« La prévention est un travail collectif »
Constatez-vous une augmentation des aléas agricoles d’origine climatique ?
À lui seul, l’Hérault concentre les exemples de sinistres à répétition : phénomènes de grêle de plus en plus intenses dans leurs impacts et dans le nombre de zones concernées, fréquents épisodes d’inondation. La canicule de juin 2019, avec un pic de température à 46 degrés le 23 juin, a brûlé les vignes aussi sûrement qu’un chalumeau l’aurait fait. Même le gel printanier d’avril 2021, particulièrement dévastateur dans le nord-est de la France, a touché les côtes méditerranéennes, avec des pertes de l’ordre de 30% pour les productions viticoles. Il y vraiment urgence. C’est pourquoi, en prenant la tête de la chambre d’agriculture de l’Hérault en 2019, j’ai tenu à inscrire à l’ordre du jour du projet agricole départemental la question climatique, qui n’avait pas été identifiée comme une thématique à part entière dans le précédent plan 2013-2019.
Quel est le rôle d’une chambre d’agriculture dans la prévention des risques ?
Nous avons un rôle de conseil, d’accompagnement, de formation des agriculteurs, de contribution à la recherche scientifique et à l’élaboration de solutions de prévention, de mise en relation et de coordination des différents acteurs de l’écosystème.
En France, seulement 8% des eaux sont stockées,
contre 50% en Espagne.
La chambre d’agriculture travaille par exemple avec des scientifiques sur la résistance des cépages, en réservant des parcelles à l’expérimentation d’espèces moins exposées au mildiou et moins gourmandes en produits phytosanitaires. Une réflexion avec les collectivités est par ailleurs lancée autour de solutions de stockage et d’acheminement de l’eau. En France, seulement 8% des eaux sont stockées, contre 50% en Espagne. Il faut multiplier les dispositifs de retenues hivernales collinaires, qui permettent la réutilisation des eaux usées. Les collectivités peuvent également soutenir les investissements dans les systèmes de drainage, les filets et canons anti-grêle, les systèmes contre le gel, tous ces équipements très efficaces partout où ils sont mis en place.

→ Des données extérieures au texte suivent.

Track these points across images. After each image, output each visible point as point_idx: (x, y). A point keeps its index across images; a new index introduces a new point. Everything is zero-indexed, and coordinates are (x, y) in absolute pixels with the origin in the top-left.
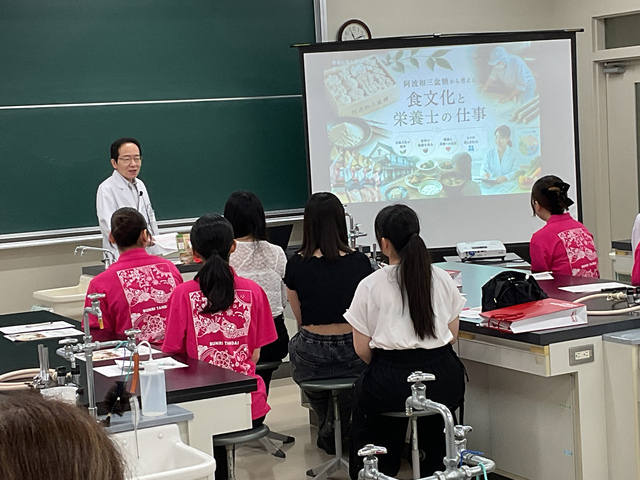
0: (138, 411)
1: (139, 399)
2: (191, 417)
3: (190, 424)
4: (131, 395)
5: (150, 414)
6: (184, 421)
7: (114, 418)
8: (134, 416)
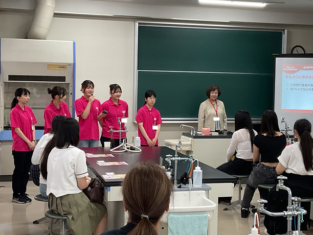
0: (191, 184)
1: (192, 180)
2: (211, 189)
3: (210, 191)
4: (189, 178)
5: (195, 186)
6: (208, 190)
7: (183, 186)
8: (190, 186)
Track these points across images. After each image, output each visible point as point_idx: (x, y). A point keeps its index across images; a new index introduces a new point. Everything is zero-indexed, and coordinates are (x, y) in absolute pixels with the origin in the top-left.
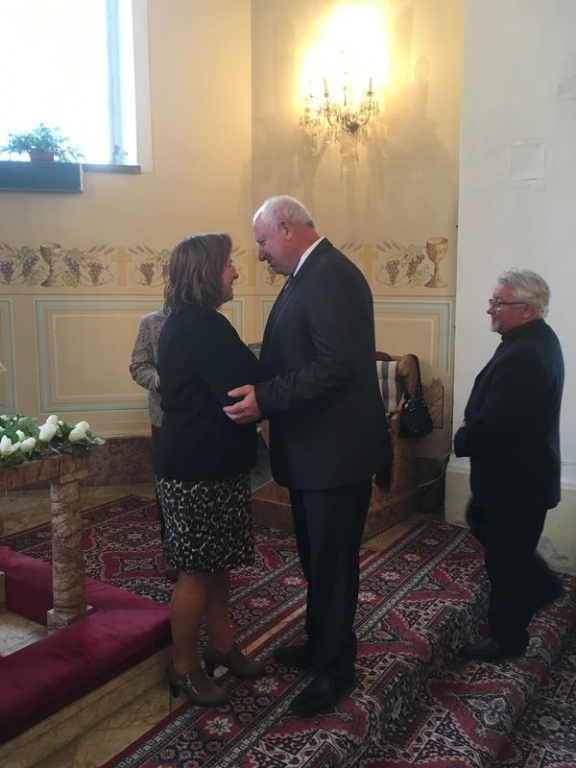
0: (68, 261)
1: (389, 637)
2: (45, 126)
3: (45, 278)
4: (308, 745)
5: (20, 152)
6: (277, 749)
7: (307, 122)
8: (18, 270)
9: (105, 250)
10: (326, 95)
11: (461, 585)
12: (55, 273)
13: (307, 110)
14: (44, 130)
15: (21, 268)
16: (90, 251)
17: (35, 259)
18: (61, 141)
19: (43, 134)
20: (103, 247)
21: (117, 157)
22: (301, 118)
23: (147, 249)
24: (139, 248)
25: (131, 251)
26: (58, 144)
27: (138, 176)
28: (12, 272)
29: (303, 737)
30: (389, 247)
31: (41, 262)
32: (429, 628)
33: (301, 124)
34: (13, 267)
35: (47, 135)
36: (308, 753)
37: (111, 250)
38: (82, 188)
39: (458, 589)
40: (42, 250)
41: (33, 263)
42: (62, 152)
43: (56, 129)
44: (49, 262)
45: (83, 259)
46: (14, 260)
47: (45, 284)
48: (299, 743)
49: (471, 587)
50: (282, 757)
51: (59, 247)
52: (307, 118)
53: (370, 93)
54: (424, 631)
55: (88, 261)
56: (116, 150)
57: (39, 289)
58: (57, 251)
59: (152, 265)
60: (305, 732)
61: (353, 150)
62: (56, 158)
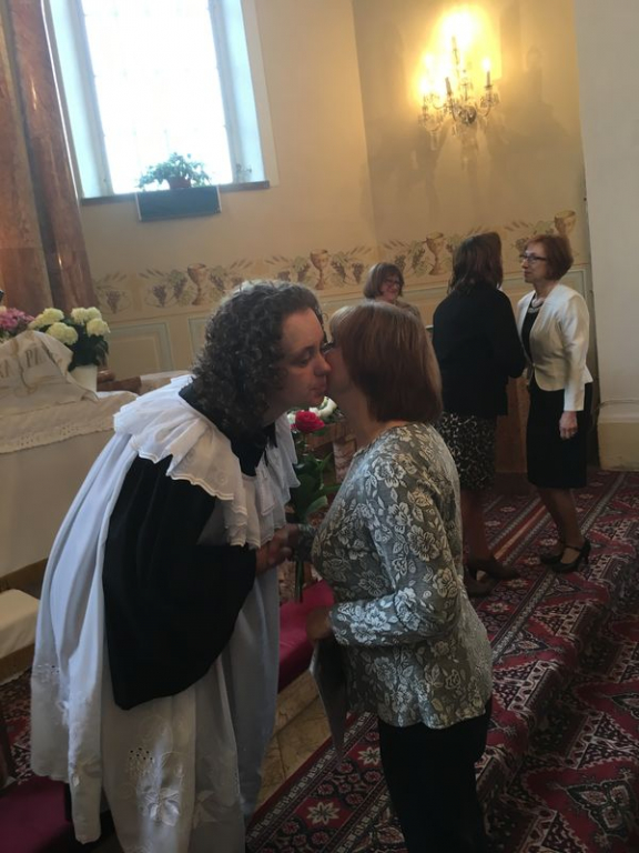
0: (213, 278)
1: (571, 589)
2: (179, 154)
3: (194, 297)
4: (533, 673)
5: (160, 182)
6: (506, 679)
7: (426, 120)
8: (170, 292)
9: (245, 264)
10: (450, 93)
11: (620, 542)
12: (202, 292)
13: (425, 108)
14: (180, 158)
15: (173, 290)
16: (233, 266)
17: (184, 281)
18: (195, 167)
19: (178, 162)
20: (243, 261)
21: (240, 175)
22: (419, 117)
23: (282, 258)
24: (275, 258)
25: (268, 262)
26: (193, 169)
27: (268, 191)
28: (165, 295)
29: (526, 668)
30: (518, 226)
31: (190, 283)
32: (605, 578)
33: (420, 121)
34: (166, 290)
35: (182, 162)
36: (536, 678)
37: (251, 263)
38: (221, 208)
39: (619, 545)
40: (189, 270)
41: (182, 285)
42: (199, 177)
43: (189, 156)
44: (196, 281)
45: (225, 275)
46: (166, 283)
47: (196, 303)
48: (524, 672)
49: (632, 542)
50: (514, 683)
51: (204, 266)
52: (425, 115)
53: (489, 87)
54: (601, 580)
55: (231, 276)
56: (238, 168)
57: (191, 308)
58: (202, 270)
59: (289, 273)
60: (526, 664)
61: (472, 140)
62: (193, 182)
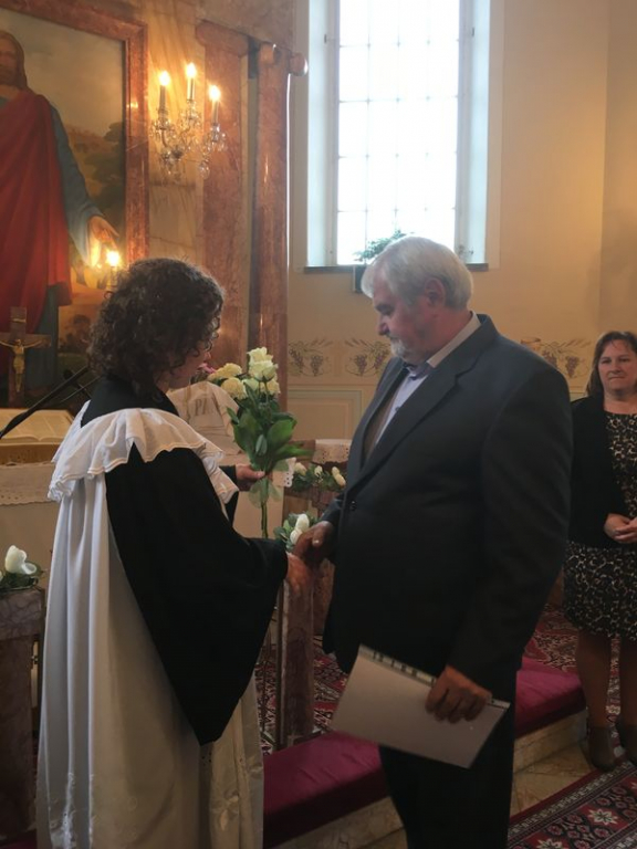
2: (402, 231)
15: (374, 361)
27: (486, 273)
28: (365, 365)
56: (461, 249)
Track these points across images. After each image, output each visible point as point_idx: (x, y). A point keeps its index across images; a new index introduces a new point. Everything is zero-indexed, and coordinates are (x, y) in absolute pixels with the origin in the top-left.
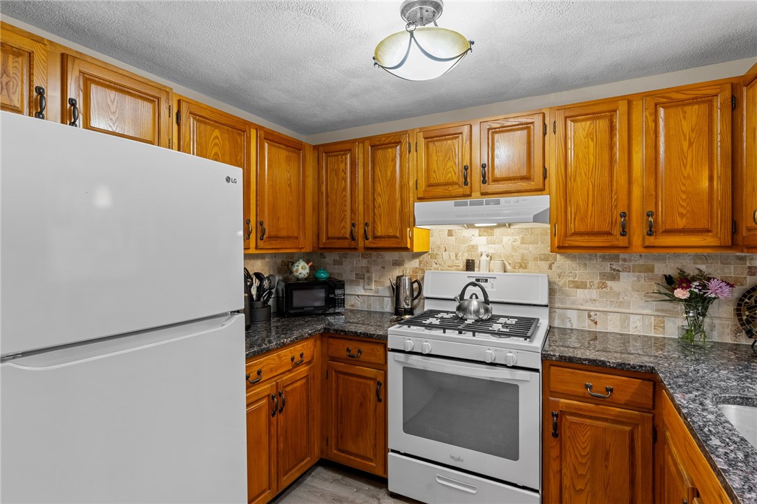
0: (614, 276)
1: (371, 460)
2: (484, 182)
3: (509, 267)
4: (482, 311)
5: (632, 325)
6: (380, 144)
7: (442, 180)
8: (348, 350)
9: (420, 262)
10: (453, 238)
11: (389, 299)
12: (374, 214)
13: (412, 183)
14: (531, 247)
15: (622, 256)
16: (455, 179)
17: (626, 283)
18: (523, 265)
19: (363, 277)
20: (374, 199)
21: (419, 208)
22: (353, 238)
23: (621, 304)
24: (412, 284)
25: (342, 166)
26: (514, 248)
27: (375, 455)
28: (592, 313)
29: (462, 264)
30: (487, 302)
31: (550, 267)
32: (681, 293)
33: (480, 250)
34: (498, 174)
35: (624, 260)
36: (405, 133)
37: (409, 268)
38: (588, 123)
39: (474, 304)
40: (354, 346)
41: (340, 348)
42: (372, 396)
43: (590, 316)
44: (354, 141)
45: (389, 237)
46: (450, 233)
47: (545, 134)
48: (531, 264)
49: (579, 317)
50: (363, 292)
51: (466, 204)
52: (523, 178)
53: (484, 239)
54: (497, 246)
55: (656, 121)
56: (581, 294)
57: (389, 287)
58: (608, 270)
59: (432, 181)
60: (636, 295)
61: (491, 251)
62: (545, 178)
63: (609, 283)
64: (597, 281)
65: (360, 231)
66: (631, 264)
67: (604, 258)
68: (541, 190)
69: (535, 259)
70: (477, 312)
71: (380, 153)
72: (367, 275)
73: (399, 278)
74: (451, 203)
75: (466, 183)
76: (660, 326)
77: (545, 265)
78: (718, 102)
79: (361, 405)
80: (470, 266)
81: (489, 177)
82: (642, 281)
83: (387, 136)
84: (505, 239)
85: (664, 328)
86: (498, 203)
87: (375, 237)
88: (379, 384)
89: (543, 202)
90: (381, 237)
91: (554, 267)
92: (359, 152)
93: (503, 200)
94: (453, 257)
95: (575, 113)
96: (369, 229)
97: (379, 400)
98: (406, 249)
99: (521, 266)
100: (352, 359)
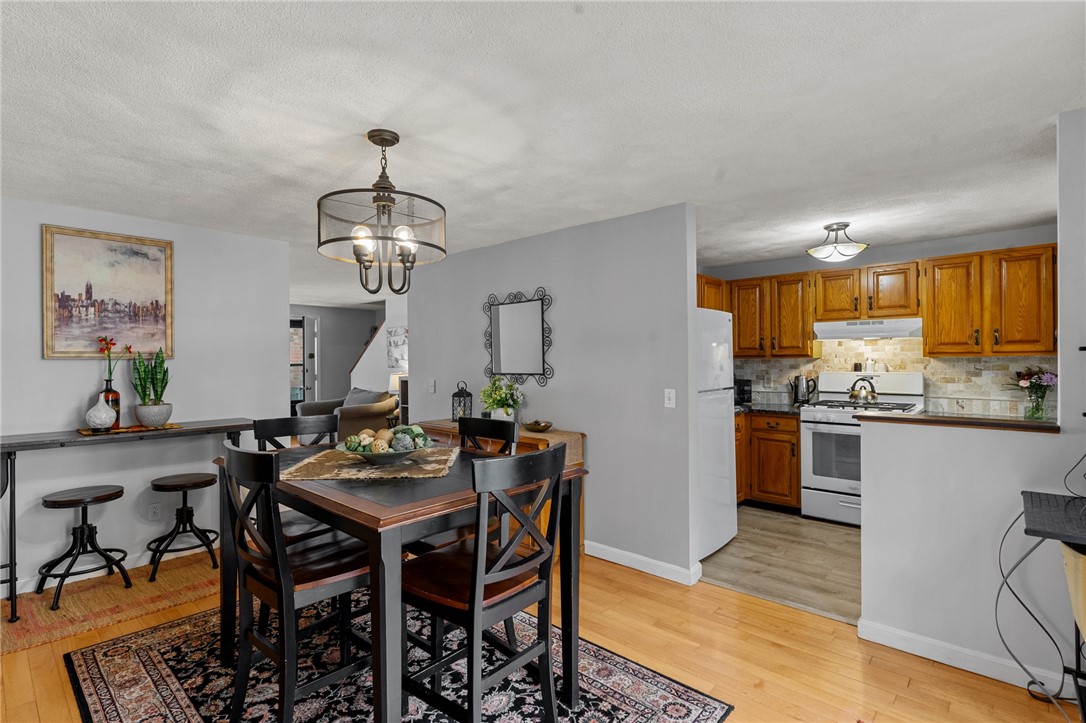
0: (978, 373)
1: (786, 496)
2: (871, 309)
3: (890, 368)
4: (870, 397)
5: (992, 408)
6: (783, 282)
7: (837, 307)
8: (768, 423)
9: (814, 366)
10: (842, 348)
11: (787, 395)
12: (780, 331)
13: (811, 309)
14: (909, 354)
15: (983, 359)
16: (847, 306)
17: (987, 379)
18: (902, 367)
19: (763, 377)
20: (780, 321)
21: (818, 327)
22: (762, 347)
23: (983, 393)
24: (808, 382)
25: (752, 296)
26: (895, 355)
27: (791, 493)
28: (960, 401)
29: (850, 366)
30: (873, 391)
31: (925, 368)
32: (1024, 383)
33: (866, 357)
34: (881, 303)
35: (986, 362)
36: (806, 274)
37: (805, 370)
38: (951, 270)
39: (863, 393)
40: (773, 421)
41: (762, 422)
42: (788, 452)
43: (958, 403)
44: (762, 279)
45: (793, 347)
46: (840, 344)
47: (918, 276)
48: (909, 366)
49: (949, 404)
50: (763, 390)
51: (856, 324)
52: (901, 307)
53: (869, 348)
54: (880, 353)
55: (1000, 270)
56: (950, 387)
57: (787, 385)
58: (972, 369)
59: (828, 307)
60: (994, 386)
61: (875, 357)
62: (918, 305)
63: (974, 379)
64: (963, 377)
65: (767, 343)
66: (991, 365)
67: (969, 361)
68: (915, 315)
69: (913, 362)
70: (866, 398)
71: (784, 288)
72: (766, 376)
73: (797, 378)
74: (845, 323)
75: (856, 310)
76: (1014, 408)
77: (921, 366)
78: (1043, 259)
79: (779, 459)
80: (857, 367)
81: (874, 305)
82: (1000, 376)
83: (791, 275)
84: (887, 348)
85: (1017, 409)
86: (882, 323)
87: (781, 347)
88: (793, 444)
89: (917, 323)
90: (786, 348)
91: (928, 368)
92: (767, 287)
93: (885, 321)
94: (843, 361)
95: (940, 263)
96: (776, 342)
97: (794, 455)
98: (807, 356)
99: (901, 368)
100: (772, 429)
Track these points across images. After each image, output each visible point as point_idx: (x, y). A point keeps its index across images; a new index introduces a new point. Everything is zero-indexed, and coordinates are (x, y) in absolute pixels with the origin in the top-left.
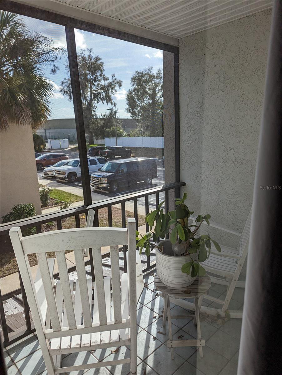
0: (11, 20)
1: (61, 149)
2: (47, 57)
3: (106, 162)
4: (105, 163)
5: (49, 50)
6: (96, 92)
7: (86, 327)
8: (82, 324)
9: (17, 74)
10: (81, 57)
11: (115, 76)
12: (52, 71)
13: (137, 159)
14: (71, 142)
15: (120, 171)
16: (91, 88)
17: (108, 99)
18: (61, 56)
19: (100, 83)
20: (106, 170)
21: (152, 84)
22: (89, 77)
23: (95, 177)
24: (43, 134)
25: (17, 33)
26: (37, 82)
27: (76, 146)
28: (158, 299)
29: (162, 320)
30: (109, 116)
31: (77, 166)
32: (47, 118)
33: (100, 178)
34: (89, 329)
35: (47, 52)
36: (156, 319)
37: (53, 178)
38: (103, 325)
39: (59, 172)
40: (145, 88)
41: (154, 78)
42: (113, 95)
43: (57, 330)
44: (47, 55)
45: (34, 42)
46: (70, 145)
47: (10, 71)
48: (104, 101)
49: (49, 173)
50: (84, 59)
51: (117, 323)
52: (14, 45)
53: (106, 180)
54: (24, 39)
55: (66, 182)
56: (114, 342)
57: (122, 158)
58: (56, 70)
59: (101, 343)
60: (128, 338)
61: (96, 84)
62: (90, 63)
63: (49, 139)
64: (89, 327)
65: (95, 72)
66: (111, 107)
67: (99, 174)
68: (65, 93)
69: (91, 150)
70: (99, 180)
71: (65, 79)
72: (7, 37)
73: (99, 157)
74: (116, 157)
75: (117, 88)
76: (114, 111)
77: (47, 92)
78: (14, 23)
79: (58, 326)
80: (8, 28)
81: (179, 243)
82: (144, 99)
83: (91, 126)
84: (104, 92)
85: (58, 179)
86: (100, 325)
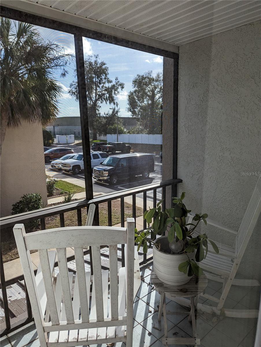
0: (28, 30)
1: (67, 144)
2: (58, 62)
3: (107, 156)
4: (107, 158)
5: (60, 56)
6: (100, 94)
7: (83, 322)
8: (80, 319)
9: (31, 78)
10: (88, 63)
11: (118, 79)
12: (62, 74)
13: (136, 154)
14: (76, 138)
15: (120, 165)
16: (96, 90)
17: (111, 99)
18: (70, 61)
19: (104, 85)
20: (108, 164)
21: (152, 86)
22: (94, 80)
23: (97, 170)
24: (52, 130)
25: (32, 41)
26: (48, 84)
27: (81, 141)
28: (154, 293)
29: (158, 315)
30: (111, 115)
31: (81, 160)
32: (56, 116)
33: (101, 171)
34: (87, 324)
35: (58, 58)
36: (151, 314)
37: (59, 170)
38: (100, 321)
39: (64, 165)
40: (145, 90)
41: (154, 81)
42: (115, 96)
43: (55, 324)
44: (58, 61)
45: (46, 49)
46: (75, 140)
47: (25, 74)
48: (107, 102)
49: (56, 165)
50: (91, 64)
51: (114, 320)
52: (29, 51)
53: (107, 173)
54: (38, 47)
55: (71, 174)
56: (110, 338)
57: (123, 153)
58: (66, 74)
59: (98, 339)
60: (124, 334)
61: (101, 86)
62: (96, 68)
63: (57, 134)
64: (87, 322)
65: (100, 75)
66: (114, 107)
67: (101, 167)
68: (73, 94)
69: (94, 145)
70: (100, 173)
71: (73, 82)
72: (23, 45)
73: (101, 152)
74: (116, 152)
75: (119, 90)
76: (116, 110)
77: (56, 93)
78: (29, 32)
79: (57, 320)
80: (24, 37)
81: (177, 242)
82: (143, 99)
83: (95, 123)
84: (108, 93)
85: (64, 171)
86: (97, 321)
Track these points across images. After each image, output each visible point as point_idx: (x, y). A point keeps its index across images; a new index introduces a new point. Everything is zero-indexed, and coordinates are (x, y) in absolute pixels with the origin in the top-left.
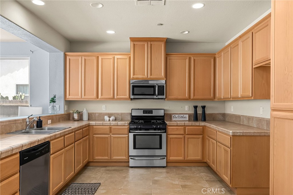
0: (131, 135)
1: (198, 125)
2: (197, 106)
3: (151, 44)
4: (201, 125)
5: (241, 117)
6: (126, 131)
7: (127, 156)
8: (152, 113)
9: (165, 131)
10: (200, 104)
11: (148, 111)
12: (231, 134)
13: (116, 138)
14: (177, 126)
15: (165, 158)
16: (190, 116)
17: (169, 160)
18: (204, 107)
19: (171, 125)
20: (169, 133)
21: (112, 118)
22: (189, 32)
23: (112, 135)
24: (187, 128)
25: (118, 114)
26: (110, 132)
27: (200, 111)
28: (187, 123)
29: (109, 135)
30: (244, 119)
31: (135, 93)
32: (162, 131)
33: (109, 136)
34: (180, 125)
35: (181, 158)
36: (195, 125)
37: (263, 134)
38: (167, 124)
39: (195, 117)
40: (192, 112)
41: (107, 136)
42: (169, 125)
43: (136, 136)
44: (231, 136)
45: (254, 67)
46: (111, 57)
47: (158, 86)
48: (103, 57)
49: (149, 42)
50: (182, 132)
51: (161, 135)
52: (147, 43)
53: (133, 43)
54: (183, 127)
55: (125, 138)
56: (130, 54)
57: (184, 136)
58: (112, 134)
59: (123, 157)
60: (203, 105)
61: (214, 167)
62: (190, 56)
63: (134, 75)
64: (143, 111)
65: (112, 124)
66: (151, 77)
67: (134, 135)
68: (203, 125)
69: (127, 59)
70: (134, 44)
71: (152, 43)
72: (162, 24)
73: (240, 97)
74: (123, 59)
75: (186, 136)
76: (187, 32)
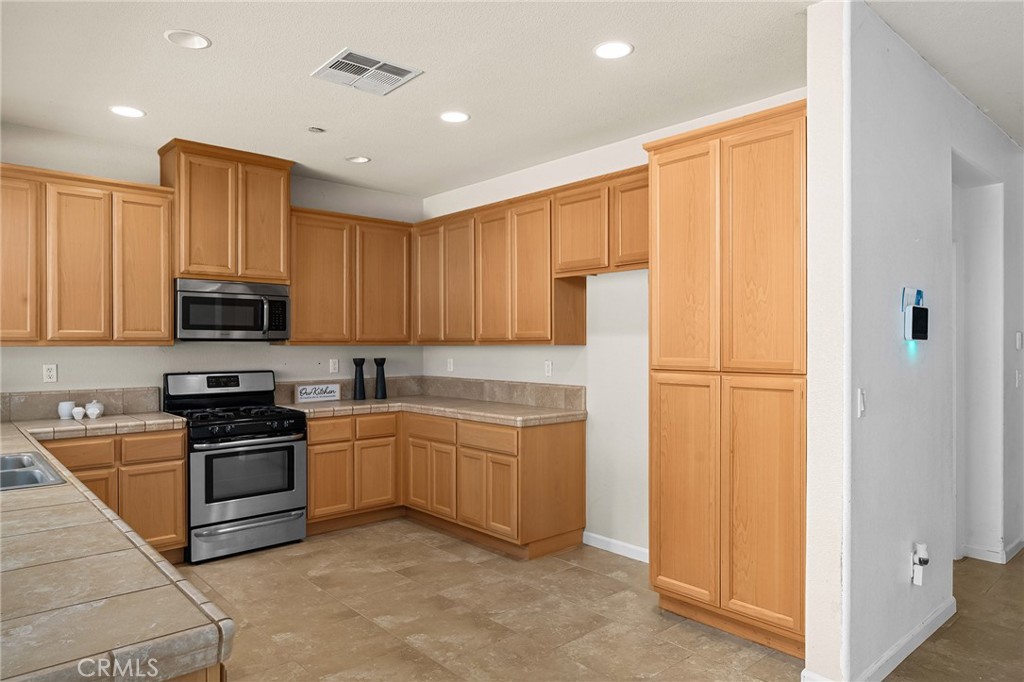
0: (198, 461)
1: (385, 410)
2: (364, 360)
3: (247, 173)
4: (391, 410)
5: (486, 384)
6: (178, 449)
7: (182, 530)
8: (238, 385)
9: (300, 435)
10: (370, 354)
11: (225, 380)
12: (519, 424)
13: (138, 477)
14: (333, 417)
15: (302, 515)
16: (343, 386)
17: (313, 518)
18: (380, 363)
19: (317, 415)
20: (313, 439)
21: (93, 410)
22: (370, 160)
23: (123, 469)
24: (361, 422)
25: (110, 394)
26: (119, 456)
27: (370, 373)
28: (340, 409)
29: (114, 470)
30: (496, 389)
31: (192, 322)
32: (293, 437)
33: (110, 473)
34: (343, 413)
35: (344, 506)
36: (377, 411)
37: (570, 419)
38: (308, 416)
39: (358, 391)
40: (349, 375)
41: (103, 473)
42: (312, 416)
43: (214, 460)
44: (520, 430)
45: (554, 276)
46: (100, 191)
47: (271, 303)
48: (64, 189)
49: (240, 165)
50: (347, 434)
51: (292, 447)
52: (234, 166)
53: (186, 160)
54: (349, 420)
55: (172, 473)
56: (173, 193)
57: (351, 443)
58: (125, 465)
59: (167, 534)
60: (380, 356)
61: (447, 511)
62: (353, 222)
63: (190, 264)
64: (208, 378)
65: (125, 430)
66: (249, 273)
67: (207, 457)
68: (396, 409)
69: (160, 206)
70: (191, 163)
71: (249, 168)
72: (322, 130)
73: (510, 338)
74: (145, 207)
75: (356, 443)
76: (362, 160)
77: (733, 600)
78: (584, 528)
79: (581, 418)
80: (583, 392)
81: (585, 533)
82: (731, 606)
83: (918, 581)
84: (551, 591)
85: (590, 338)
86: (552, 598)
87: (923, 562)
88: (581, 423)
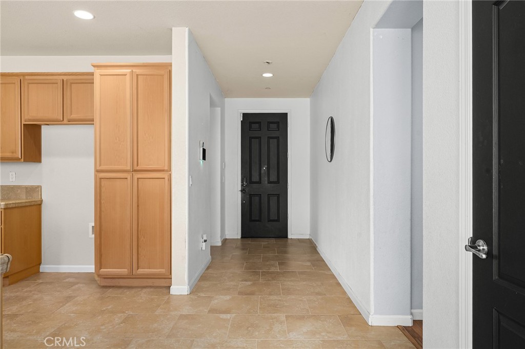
12: (2, 207)
44: (3, 210)
45: (23, 123)
77: (139, 270)
78: (40, 264)
79: (39, 203)
80: (40, 188)
81: (41, 266)
82: (138, 272)
83: (204, 248)
84: (34, 294)
85: (43, 159)
86: (36, 297)
87: (205, 241)
88: (39, 205)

Les producteurs sont-ils suffisamment sensibilisés à la question des risques ?
Un exemple : le 23 juin 2019, en plein pic de la canicule, on a vu des viticulteurs travailler dans leurs vignes, certains pour écimer, d’autres pour épandre du souffre. Ils croyaient bien faire, alors que le simple fait d’introduire du matériel dans une vigne lors de chaleurs extrêmes surchauffe les ceps. La prévention reste un travail collectif. En partenariat avec Predict Services, une société spécialisée dans la veille hydrométéorologique et la gestion des risques naturels, qui travaille notamment avec les communes et les intercommunalités, nous cherchons à concevoir et diffuser un outil d’alerte adapté aux besoins spécifiques des agriculteurs. En cas de canicule par exemple, on pourrait ainsi lancer une alerte et formuler des préconisations d’usage (« surtout, n’entrez pas dans votre vigne »). Nous montons des cycles de formation à l’attention des coopératives et des vignerons indépendants, afin de les sensibiliser à la pertinence de nouvelles pratiques culturales. On estime que seulement 30% des surfaces agricoles sont assurées. Je sais que ce sujet ne fait pas l’unanimité chez les agriculteurs, mais je suis personnellement pour une obligation à s’assurer.